→ Supplied text:
—————

She did the research, wrote, and published The Costa Rica Traveler (new 4th edition, 1997) and the Vancouver Island Traveler. She has edited and published The Panama Traveler by David Dudenhoefer. She is married to Henry Jori, a retired forestry pilot. In 1990 she retired to full-time travel writing and publishing, and now lives on the family farm among the California redwoods.

So what was it about working on the ferry that made you want to leave behind your career as a city planner?

Well, working on the ferry was fun. It was tough, but it was fun. I really enjoyed doing the nature program for the Forest Service and I realized that the Ferry service needed to provide more information about the system and how to make the most of it. So many riders were just getting on at one end and going through to the other end and missing so many of the things they would have enjoyed if they’d stopped over. So, at the end of the second summer, I told the director of the ferry system that he and the division of tourisim ought to put out a little manual on how to make the most of the system. But the two agencies weren’t really talking to each other much in those days. That’s why I went home and wrote it. The first publisher who attempted to publish it went broke and so I got my manuscript back from the impound warehouse. The second publisher didn’t know how to market it, so I took up marketing it myself and that’s how Windham Bay Press started.

—————

[Saved entries]
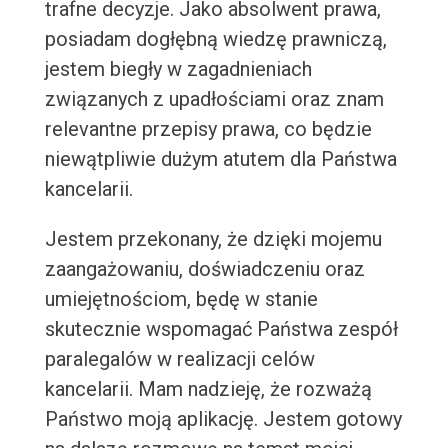
trafne decyzje. Jako absolwent prawa,
posiadam dogłębną wiedzę prawniczą,
jestem biegły w zagadnieniach
związanych z upadłościami oraz znam
relevantne przepisy prawa, co będzie
niewątpliwie dużym atutem dla Państwa
kancelarii.
Jestem przekonany, że dzięki mojemu
zaangażowaniu, doświadczeniu oraz
umiejętnościom, będę w stanie
skutecznie wspomagać Państwa zespół
paralegalów w realizacji celów
kancelarii. Mam nadzieję, że rozważą
Państwo moją aplikację. Jestem gotowy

—————

→ Tasks and exercises:
A. Decide whether each statement agrees with the passage about working on the ferry, answering yes or no and quoting the deciding words. (i) The first publisher of the manuscript went broke. (ii) She is married to a retired forestry pilot. (iii) The second publisher marketed the book successfully.
B. Rewrite the text of the saved entries with every "kancelarii" changed to "firmy", keeping everything else the same. Leave out the pictures.

→ Completed exercise:
A.
(i) Yes: "The first publisher who attempted to publish it went broke"
(ii) Yes: "She is married to Henry Jori, a retired forestry pilot"
(iii) No: "The second publisher didn’t know how to market it"

B.
trafne decyzje. Jako absolwent prawa,
posiadam dogłębną wiedzę prawniczą,
jestem biegły w zagadnieniach
związanych z upadłościami oraz znam
relevantne przepisy prawa, co będzie
niewątpliwie dużym atutem dla Państwa
firmy.
Jestem przekonany, że dzięki mojemu
zaangażowaniu, doświadczeniu oraz
umiejętnościom, będę w stanie
skutecznie wspomagać Państwa zespół
paralegalów w realizacji celów
firmy. Mam nadzieję, że rozważą
Państwo moją aplikację. Jestem gotowy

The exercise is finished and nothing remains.